Task inputs Start Marker
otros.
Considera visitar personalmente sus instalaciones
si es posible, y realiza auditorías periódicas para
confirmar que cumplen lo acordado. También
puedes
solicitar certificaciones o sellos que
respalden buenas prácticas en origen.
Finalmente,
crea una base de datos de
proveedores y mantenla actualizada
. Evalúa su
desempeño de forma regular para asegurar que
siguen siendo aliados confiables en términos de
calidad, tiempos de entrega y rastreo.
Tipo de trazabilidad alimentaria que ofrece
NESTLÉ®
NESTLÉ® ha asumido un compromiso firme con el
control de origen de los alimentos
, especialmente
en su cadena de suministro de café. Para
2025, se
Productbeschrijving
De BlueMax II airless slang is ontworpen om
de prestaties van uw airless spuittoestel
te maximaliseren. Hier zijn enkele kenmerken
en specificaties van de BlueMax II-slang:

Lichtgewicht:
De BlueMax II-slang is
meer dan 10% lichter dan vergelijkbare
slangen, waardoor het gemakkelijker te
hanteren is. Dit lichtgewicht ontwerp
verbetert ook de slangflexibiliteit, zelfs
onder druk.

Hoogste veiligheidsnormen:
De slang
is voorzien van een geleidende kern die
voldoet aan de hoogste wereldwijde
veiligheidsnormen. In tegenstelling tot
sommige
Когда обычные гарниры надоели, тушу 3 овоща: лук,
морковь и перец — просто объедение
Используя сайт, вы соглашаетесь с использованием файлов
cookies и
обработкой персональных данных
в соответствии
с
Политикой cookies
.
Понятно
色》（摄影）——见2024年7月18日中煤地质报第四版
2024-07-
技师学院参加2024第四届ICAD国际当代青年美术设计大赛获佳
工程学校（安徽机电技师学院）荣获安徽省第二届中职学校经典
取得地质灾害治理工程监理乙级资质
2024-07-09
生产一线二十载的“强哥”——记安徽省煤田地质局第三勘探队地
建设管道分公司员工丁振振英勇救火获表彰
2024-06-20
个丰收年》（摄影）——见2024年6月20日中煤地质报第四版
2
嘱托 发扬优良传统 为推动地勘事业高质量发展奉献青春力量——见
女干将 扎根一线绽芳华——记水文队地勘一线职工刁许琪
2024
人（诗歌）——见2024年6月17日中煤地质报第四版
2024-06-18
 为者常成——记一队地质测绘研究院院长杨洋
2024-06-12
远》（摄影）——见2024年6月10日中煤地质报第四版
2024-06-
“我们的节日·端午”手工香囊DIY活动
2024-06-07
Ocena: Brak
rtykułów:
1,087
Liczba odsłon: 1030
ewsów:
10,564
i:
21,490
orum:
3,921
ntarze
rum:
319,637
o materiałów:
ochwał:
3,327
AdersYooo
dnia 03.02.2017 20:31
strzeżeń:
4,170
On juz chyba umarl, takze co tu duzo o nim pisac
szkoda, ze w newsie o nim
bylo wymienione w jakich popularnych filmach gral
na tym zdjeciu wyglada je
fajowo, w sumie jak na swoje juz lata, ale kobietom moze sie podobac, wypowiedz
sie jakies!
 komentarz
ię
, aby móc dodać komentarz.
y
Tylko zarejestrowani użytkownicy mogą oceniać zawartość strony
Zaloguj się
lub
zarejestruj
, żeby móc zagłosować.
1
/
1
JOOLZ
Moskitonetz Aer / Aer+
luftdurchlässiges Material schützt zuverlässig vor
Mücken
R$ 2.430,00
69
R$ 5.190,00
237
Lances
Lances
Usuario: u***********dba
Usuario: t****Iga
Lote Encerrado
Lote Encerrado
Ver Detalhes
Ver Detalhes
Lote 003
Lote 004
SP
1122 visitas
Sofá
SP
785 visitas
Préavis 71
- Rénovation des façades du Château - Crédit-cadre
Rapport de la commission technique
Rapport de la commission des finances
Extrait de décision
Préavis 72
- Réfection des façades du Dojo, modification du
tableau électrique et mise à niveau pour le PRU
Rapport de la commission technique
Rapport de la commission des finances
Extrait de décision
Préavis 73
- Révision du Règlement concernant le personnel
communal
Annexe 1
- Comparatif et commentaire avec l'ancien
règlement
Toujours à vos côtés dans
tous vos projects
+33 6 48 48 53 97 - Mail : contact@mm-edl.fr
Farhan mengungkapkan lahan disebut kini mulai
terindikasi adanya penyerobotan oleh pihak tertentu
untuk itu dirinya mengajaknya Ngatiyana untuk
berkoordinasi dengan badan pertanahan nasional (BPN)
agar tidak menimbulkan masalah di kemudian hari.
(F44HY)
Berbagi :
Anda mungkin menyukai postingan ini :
Task inputs End Marker
- [The task] Your task is to retype the complete material exactly as it was given.

- [Exercise solution]
otros.
Considera visitar personalmente sus instalaciones
si es posible, y realiza auditorías periódicas para
confirmar que cumplen lo acordado. También
puedes
solicitar certificaciones o sellos que
respalden buenas prácticas en origen.
Finalmente,
crea una base de datos de
proveedores y mantenla actualizada
. Evalúa su
desempeño de forma regular para asegurar que
siguen siendo aliados confiables en términos de
calidad, tiempos de entrega y rastreo.
Tipo de trazabilidad alimentaria que ofrece
NESTLÉ®
NESTLÉ® ha asumido un compromiso firme con el
control de origen de los alimentos
, especialmente
en su cadena de suministro de café. Para
2025, se
Productbeschrijving
De BlueMax II airless slang is ontworpen om
de prestaties van uw airless spuittoestel
te maximaliseren. Hier zijn enkele kenmerken
en specificaties van de BlueMax II-slang:

Lichtgewicht:
De BlueMax II-slang is
meer dan 10% lichter dan vergelijkbare
slangen, waardoor het gemakkelijker te
hanteren is. Dit lichtgewicht ontwerp
verbetert ook de slangflexibiliteit, zelfs
onder druk.

Hoogste veiligheidsnormen:
De slang
is voorzien van een geleidende kern die
voldoet aan de hoogste wereldwijde
veiligheidsnormen. In tegenstelling tot
sommige
Когда обычные гарниры надоели, тушу 3 овоща: лук,
морковь и перец — просто объедение
Используя сайт, вы соглашаетесь с использованием файлов
cookies и
обработкой персональных данных
в соответствии
с
Политикой cookies
.
Понятно
色》（摄影）——见2024年7月18日中煤地质报第四版
2024-07-
技师学院参加2024第四届ICAD国际当代青年美术设计大赛获佳
工程学校（安徽机电技师学院）荣获安徽省第二届中职学校经典
取得地质灾害治理工程监理乙级资质
2024-07-09
生产一线二十载的“强哥”——记安徽省煤田地质局第三勘探队地
建设管道分公司员工丁振振英勇救火获表彰
2024-06-20
个丰收年》（摄影）——见2024年6月20日中煤地质报第四版
2
嘱托 发扬优良传统 为推动地勘事业高质量发展奉献青春力量——见
女干将 扎根一线绽芳华——记水文队地勘一线职工刁许琪
2024
人（诗歌）——见2024年6月17日中煤地质报第四版
2024-06-18
 为者常成——记一队地质测绘研究院院长杨洋
2024-06-12
远》（摄影）——见2024年6月10日中煤地质报第四版
2024-06-
“我们的节日·端午”手工香囊DIY活动
2024-06-07
Ocena: Brak
rtykułów:
1,087
Liczba odsłon: 1030
ewsów:
10,564
i:
21,490
orum:
3,921
ntarze
rum:
319,637
o materiałów:
ochwał:
3,327
AdersYooo
dnia 03.02.2017 20:31
strzeżeń:
4,170
On juz chyba umarl, takze co tu duzo o nim pisac
szkoda, ze w newsie o nim
bylo wymienione w jakich popularnych filmach gral
na tym zdjeciu wyglada je
fajowo, w sumie jak na swoje juz lata, ale kobietom moze sie podobac, wypowiedz
sie jakies!
 komentarz
ię
, aby móc dodać komentarz.
y
Tylko zarejestrowani użytkownicy mogą oceniać zawartość strony
Zaloguj się
lub
zarejestruj
, żeby móc zagłosować.
1
/
1
JOOLZ
Moskitonetz Aer / Aer+
luftdurchlässiges Material schützt zuverlässig vor
Mücken
R$ 2.430,00
69
R$ 5.190,00
237
Lances
Lances
Usuario: u***********dba
Usuario: t****Iga
Lote Encerrado
Lote Encerrado
Ver Detalhes
Ver Detalhes
Lote 003
Lote 004
SP
1122 visitas
Sofá
SP
785 visitas
Préavis 71
- Rénovation des façades du Château - Crédit-cadre
Rapport de la commission technique
Rapport de la commission des finances
Extrait de décision
Préavis 72
- Réfection des façades du Dojo, modification du
tableau électrique et mise à niveau pour le PRU
Rapport de la commission technique
Rapport de la commission des finances
Extrait de décision
Préavis 73
- Révision du Règlement concernant le personnel
communal
Annexe 1
- Comparatif et commentaire avec l'ancien
règlement
Toujours à vos côtés dans
tous vos projects
+33 6 48 48 53 97 - Mail : contact@mm-edl.fr
Farhan mengungkapkan lahan disebut kini mulai
terindikasi adanya penyerobotan oleh pihak tertentu
untuk itu dirinya mengajaknya Ngatiyana untuk
berkoordinasi dengan badan pertanahan nasional (BPN)
agar tidak menimbulkan masalah di kemudian hari.
(F44HY)
Berbagi :
Anda mungkin menyukai postingan ini :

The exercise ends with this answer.